* [Exercise description] Count the lines in the records below that contain the string "roll". Reply with only that number.

* [Material shown]
━━━━━━━━

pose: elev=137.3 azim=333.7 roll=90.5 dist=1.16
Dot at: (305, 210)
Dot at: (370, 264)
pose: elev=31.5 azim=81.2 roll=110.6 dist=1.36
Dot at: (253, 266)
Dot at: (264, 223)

━━━━━━━━

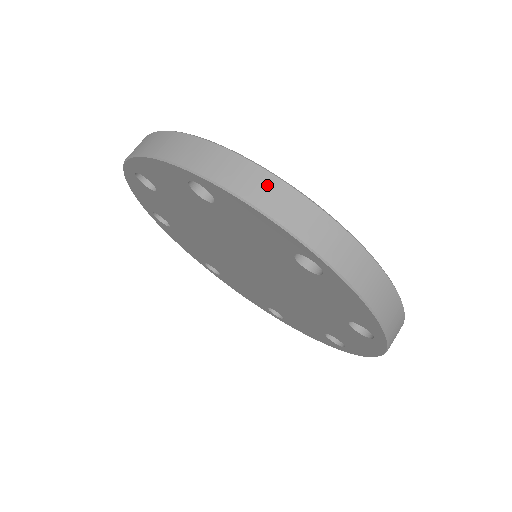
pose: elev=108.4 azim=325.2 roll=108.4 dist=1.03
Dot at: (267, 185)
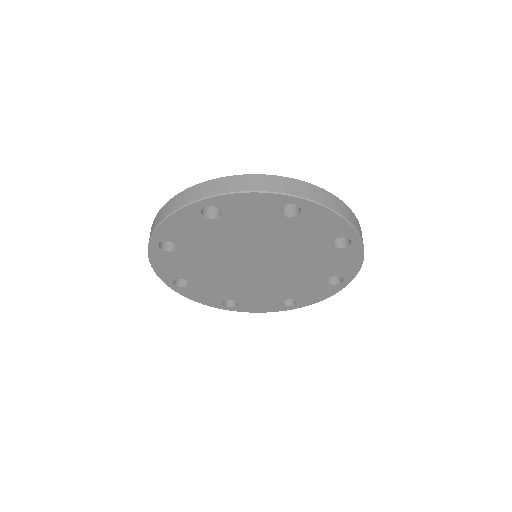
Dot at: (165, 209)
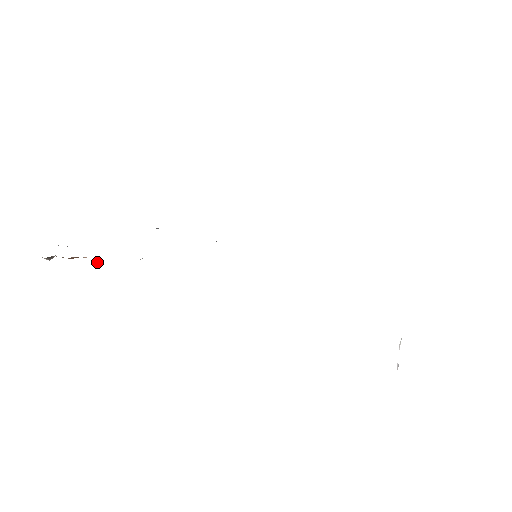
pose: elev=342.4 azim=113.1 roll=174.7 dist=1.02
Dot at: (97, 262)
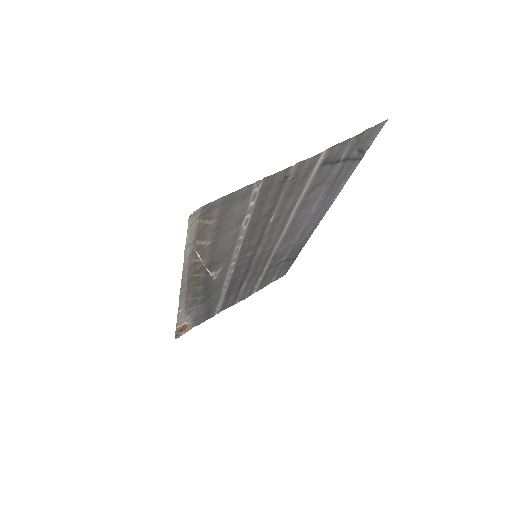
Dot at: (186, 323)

━━━━━━━━

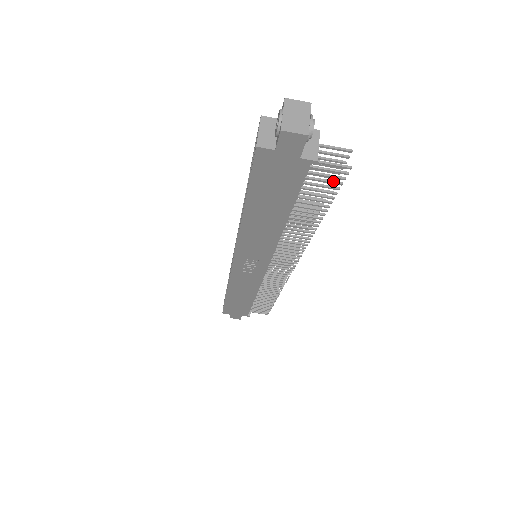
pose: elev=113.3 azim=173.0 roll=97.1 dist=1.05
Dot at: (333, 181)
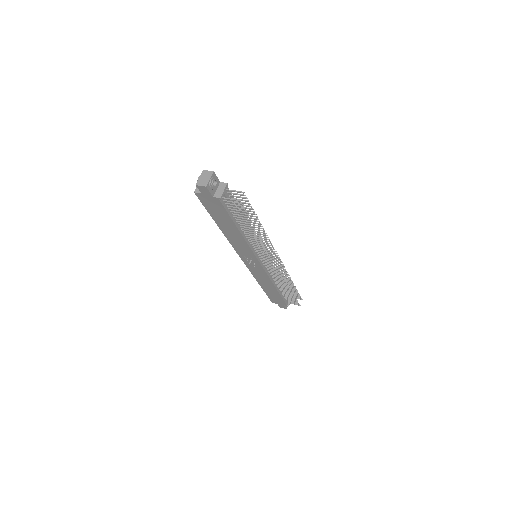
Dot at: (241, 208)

━━━━━━━━

* [Correct response] 5